▸ **About this task**
Reproduce the following data verbatim, leaving out the pictures.

▸ **Dataset excerpt**
+---+

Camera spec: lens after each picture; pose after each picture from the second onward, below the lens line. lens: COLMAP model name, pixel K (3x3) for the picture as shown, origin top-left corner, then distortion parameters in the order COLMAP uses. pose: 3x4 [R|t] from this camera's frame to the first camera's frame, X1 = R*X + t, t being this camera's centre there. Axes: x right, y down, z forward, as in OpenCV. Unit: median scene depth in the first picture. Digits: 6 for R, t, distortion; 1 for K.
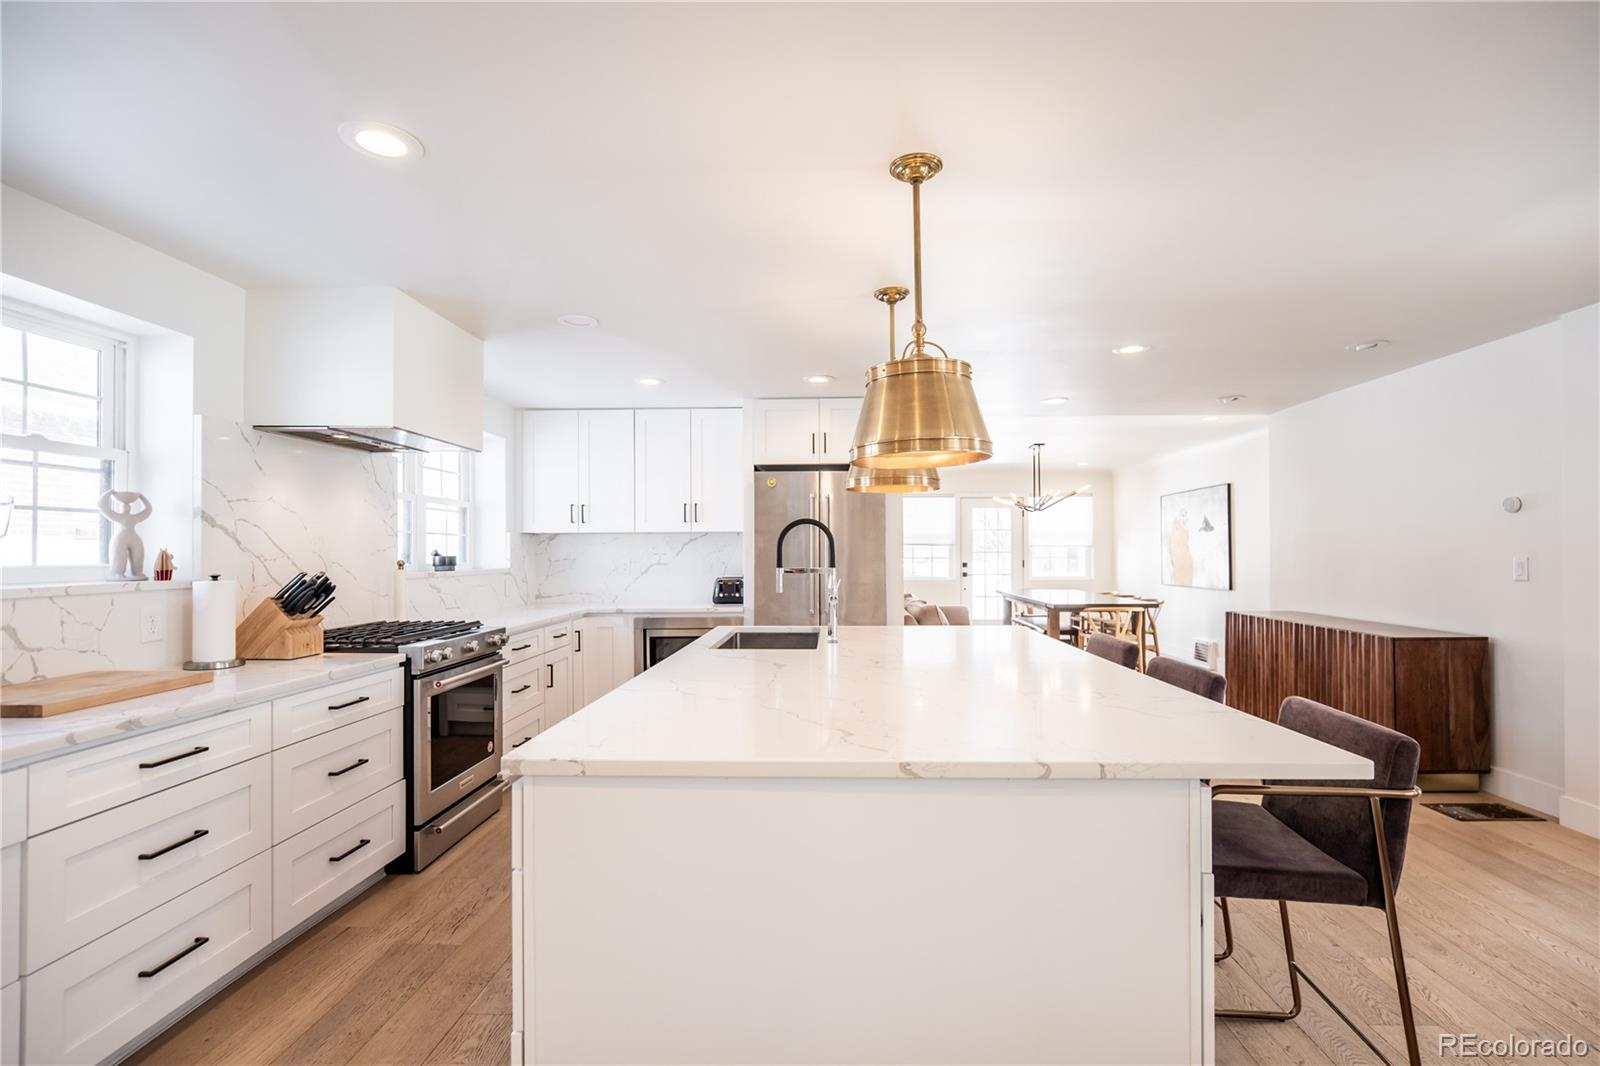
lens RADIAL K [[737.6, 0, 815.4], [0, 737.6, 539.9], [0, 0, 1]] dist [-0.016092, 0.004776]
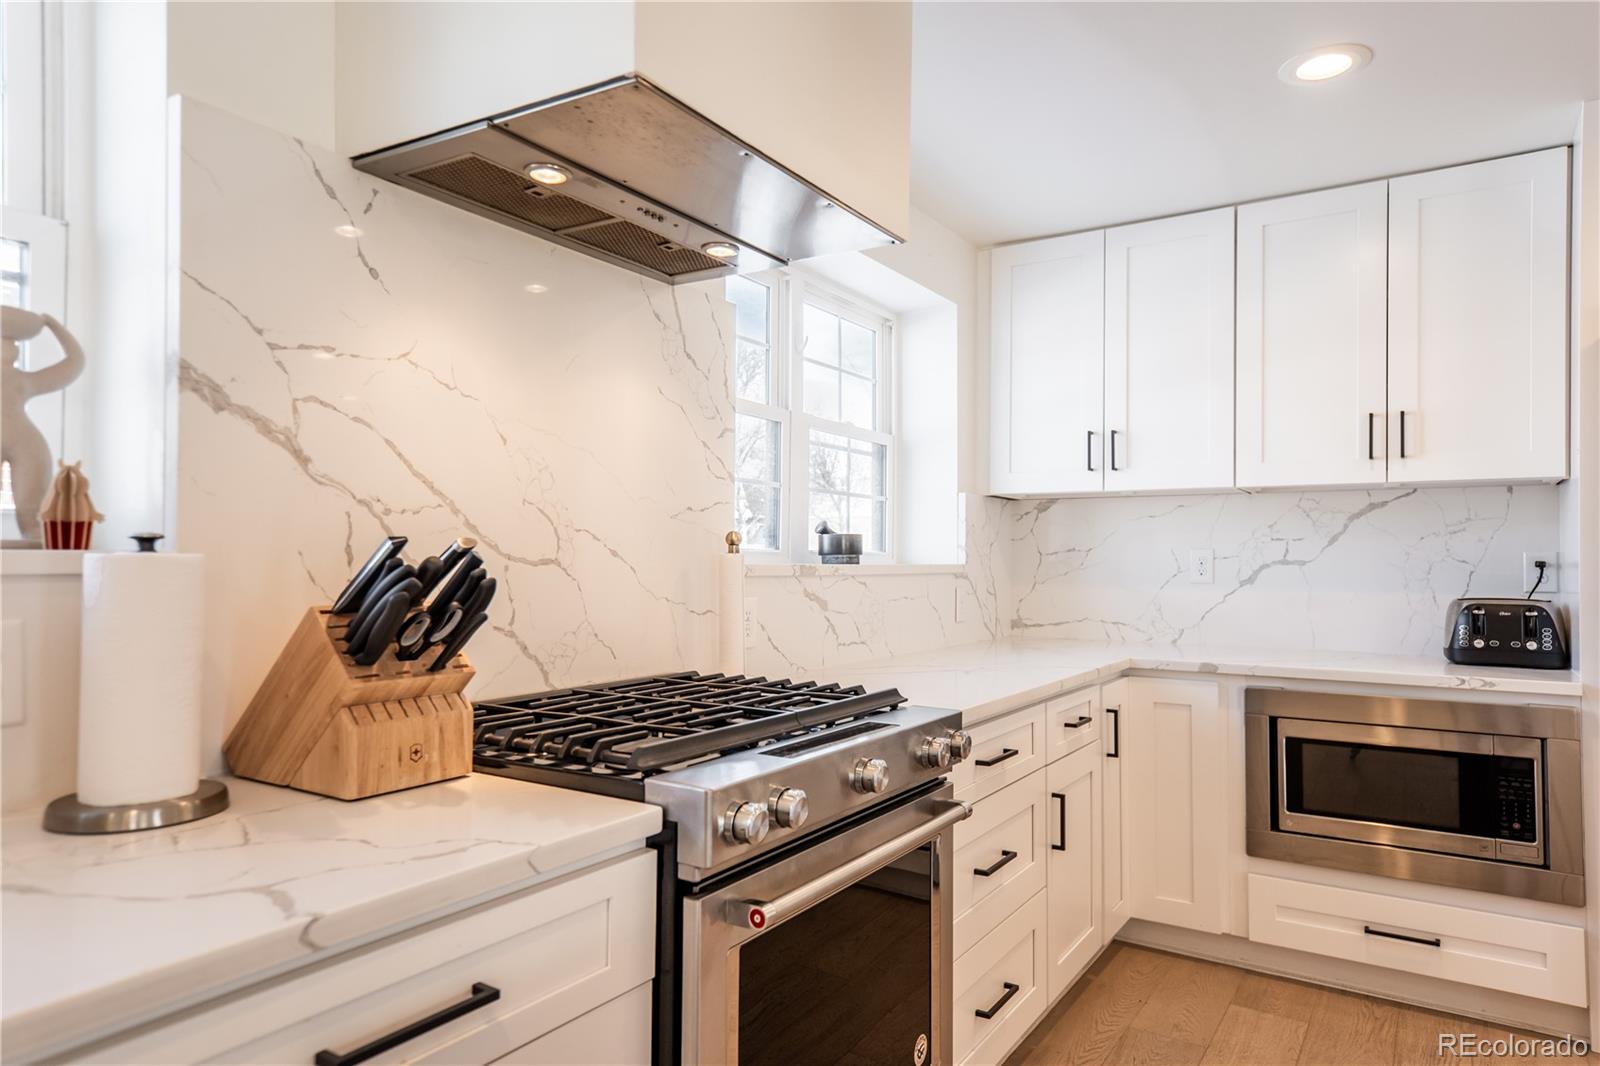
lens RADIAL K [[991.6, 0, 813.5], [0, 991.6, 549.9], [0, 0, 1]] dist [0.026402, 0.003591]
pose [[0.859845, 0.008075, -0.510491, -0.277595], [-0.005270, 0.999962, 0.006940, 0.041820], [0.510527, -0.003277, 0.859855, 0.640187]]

+---+

▸ **Response to the task**
Camera spec: lens after each picture; pose after each picture from the second onward, below the lens line. lens: COLMAP model name, pixel K (3x3) for the picture as shown, origin top-left corner, then distortion parameters in the order COLMAP uses. pose: 3x4 [R|t] from this camera's frame to the first camera's frame, X1 = R*X + t, t being this camera's centre there. Axes: x right, y down, z forward, as in OpenCV. Unit: median scene depth in the first picture. Digits: 6 for R, t, distortion; 1 for K.
lens RADIAL K [[737.6, 0, 815.4], [0, 737.6, 539.9], [0, 0, 1]] dist [-0.016092, 0.004776]
lens RADIAL K [[991.6, 0, 813.5], [0, 991.6, 549.9], [0, 0, 1]] dist [0.026402, 0.003591]
pose [[0.859845, 0.008075, -0.510491, -0.277595], [-0.005270, 0.999962, 0.006940, 0.041820], [0.510527, -0.003277, 0.859855, 0.640187]]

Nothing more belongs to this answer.